**Problem to solve**
Print the lines in the listing below that fall between the line with "Returns list of" and the line with "## Transaction Status", those two lines included, exactly as they stand and with nothing else.

**Records**

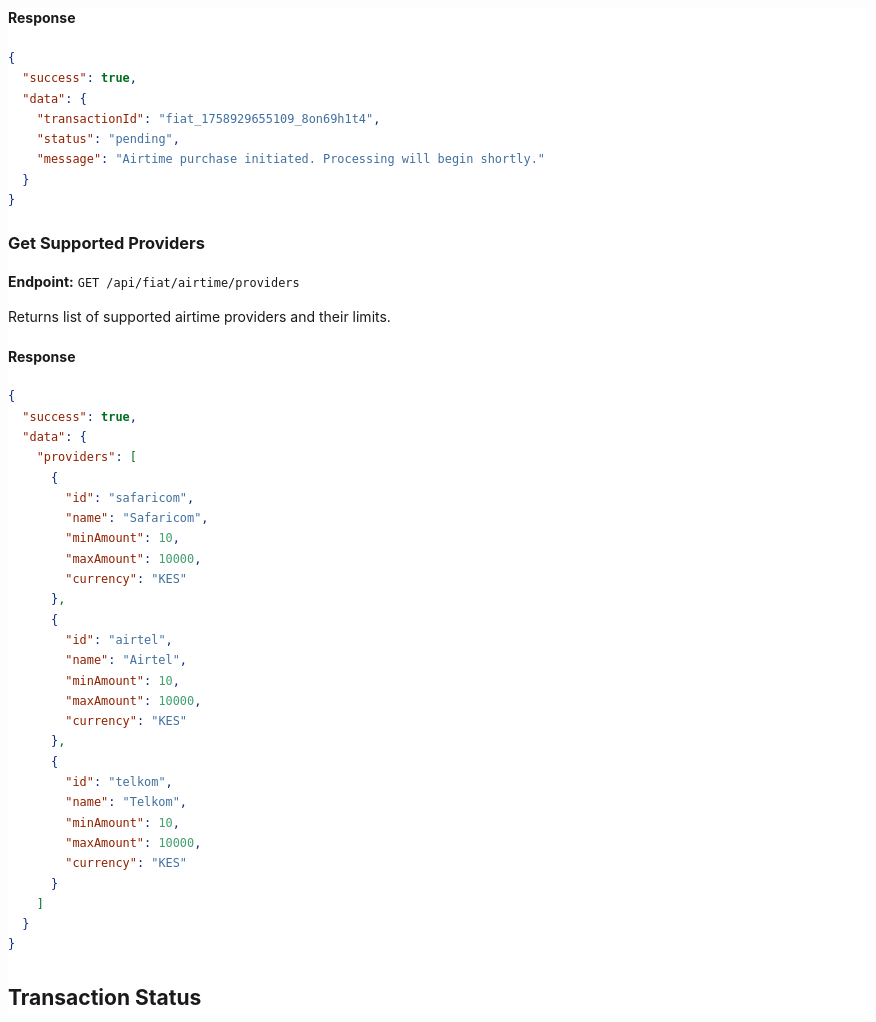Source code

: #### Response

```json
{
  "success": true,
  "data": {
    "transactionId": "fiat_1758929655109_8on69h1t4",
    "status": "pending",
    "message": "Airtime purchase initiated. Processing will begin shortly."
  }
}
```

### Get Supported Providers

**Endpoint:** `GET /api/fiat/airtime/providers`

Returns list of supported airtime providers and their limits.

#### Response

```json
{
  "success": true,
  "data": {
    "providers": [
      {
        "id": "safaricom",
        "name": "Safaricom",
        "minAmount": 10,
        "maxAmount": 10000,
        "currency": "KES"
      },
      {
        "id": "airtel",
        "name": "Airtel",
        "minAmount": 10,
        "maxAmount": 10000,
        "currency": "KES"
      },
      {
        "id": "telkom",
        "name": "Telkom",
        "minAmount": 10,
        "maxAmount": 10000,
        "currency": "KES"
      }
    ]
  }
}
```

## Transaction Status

==

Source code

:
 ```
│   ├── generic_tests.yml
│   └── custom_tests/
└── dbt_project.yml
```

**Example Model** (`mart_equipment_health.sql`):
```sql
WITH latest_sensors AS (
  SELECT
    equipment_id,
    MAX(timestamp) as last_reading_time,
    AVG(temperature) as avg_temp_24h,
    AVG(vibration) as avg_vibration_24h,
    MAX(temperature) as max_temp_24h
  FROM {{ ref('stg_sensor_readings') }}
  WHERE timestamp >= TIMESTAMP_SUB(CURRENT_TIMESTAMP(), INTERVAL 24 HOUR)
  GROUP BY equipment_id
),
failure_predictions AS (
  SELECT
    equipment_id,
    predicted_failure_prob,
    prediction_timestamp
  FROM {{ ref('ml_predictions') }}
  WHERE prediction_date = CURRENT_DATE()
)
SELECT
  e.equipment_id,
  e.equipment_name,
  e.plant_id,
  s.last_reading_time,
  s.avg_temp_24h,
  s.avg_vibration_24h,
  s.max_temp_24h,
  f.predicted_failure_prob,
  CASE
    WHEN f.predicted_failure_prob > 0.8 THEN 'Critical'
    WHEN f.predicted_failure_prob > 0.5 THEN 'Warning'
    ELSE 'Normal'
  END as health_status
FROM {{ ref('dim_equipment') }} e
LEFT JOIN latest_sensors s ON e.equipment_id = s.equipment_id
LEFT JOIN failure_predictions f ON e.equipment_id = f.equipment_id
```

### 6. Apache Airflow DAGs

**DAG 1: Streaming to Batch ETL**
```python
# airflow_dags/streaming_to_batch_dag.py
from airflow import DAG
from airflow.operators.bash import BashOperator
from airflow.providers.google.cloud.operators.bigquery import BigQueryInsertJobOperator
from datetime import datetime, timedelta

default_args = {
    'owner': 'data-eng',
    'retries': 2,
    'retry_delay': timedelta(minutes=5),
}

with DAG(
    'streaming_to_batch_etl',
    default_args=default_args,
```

==

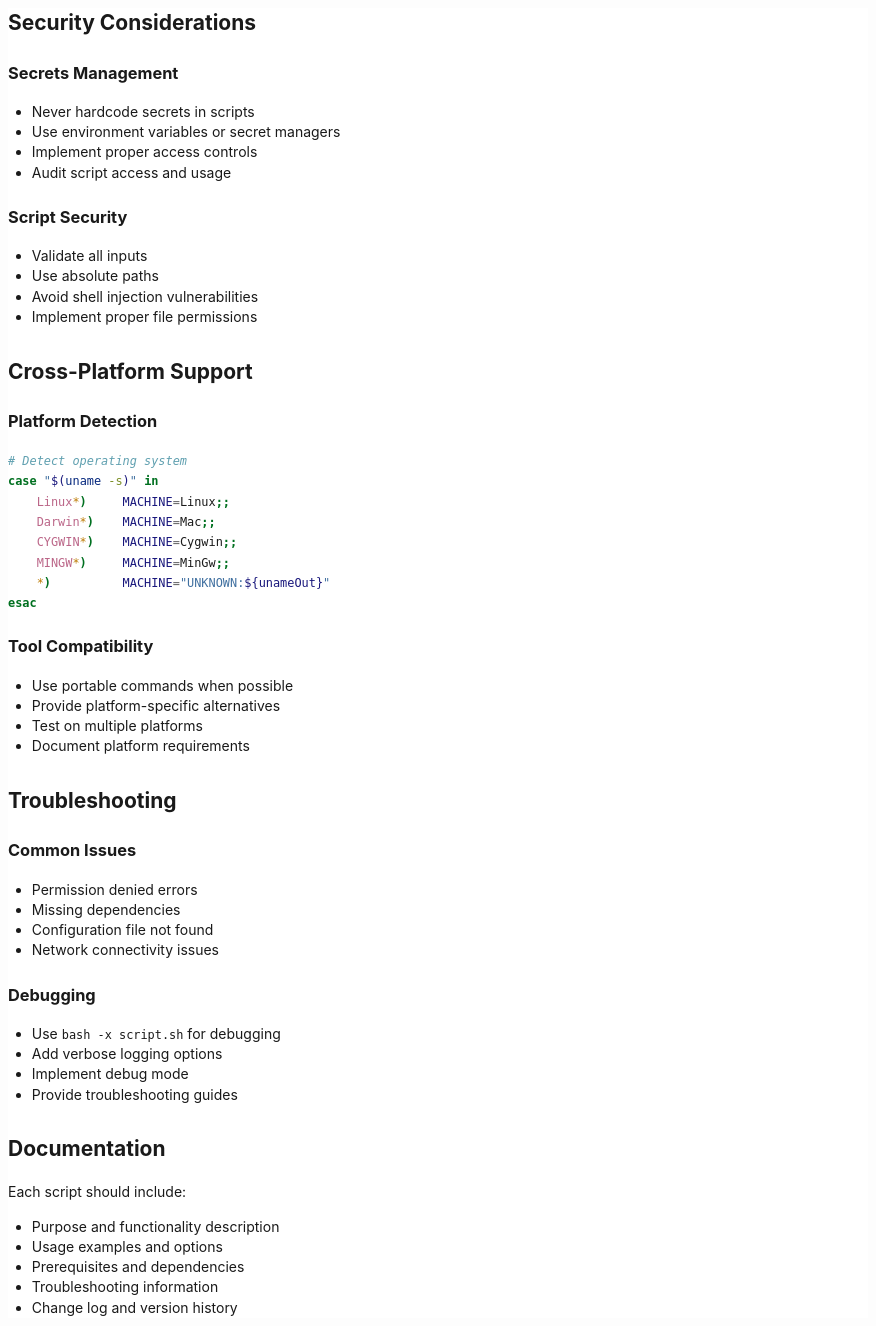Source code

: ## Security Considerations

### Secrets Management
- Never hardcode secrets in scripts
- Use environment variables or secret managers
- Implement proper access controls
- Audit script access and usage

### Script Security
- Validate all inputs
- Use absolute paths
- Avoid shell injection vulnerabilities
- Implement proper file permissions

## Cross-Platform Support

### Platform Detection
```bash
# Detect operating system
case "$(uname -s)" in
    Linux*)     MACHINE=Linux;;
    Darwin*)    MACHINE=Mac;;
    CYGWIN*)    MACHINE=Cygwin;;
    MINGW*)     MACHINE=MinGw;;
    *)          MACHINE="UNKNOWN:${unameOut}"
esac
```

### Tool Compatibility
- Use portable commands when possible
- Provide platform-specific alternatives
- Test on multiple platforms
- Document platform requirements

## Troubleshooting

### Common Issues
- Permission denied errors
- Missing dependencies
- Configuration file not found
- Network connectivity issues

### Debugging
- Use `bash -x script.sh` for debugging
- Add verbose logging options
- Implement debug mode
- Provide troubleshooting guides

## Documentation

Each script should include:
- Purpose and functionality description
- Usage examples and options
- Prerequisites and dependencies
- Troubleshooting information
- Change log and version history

**Exercise result**
Returns list of supported airtime providers and their limits.

#### Response

```json
{
  "success": true,
  "data": {
    "providers": [
      {
        "id": "safaricom",
        "name": "Safaricom",
        "minAmount": 10,
        "maxAmount": 10000,
        "currency": "KES"
      },
      {
        "id": "airtel",
        "name": "Airtel",
        "minAmount": 10,
        "maxAmount": 10000,
        "currency": "KES"
      },
      {
        "id": "telkom",
        "name": "Telkom",
        "minAmount": 10,
        "maxAmount": 10000,
        "currency": "KES"
      }
    ]
  }
}
```

## Transaction Status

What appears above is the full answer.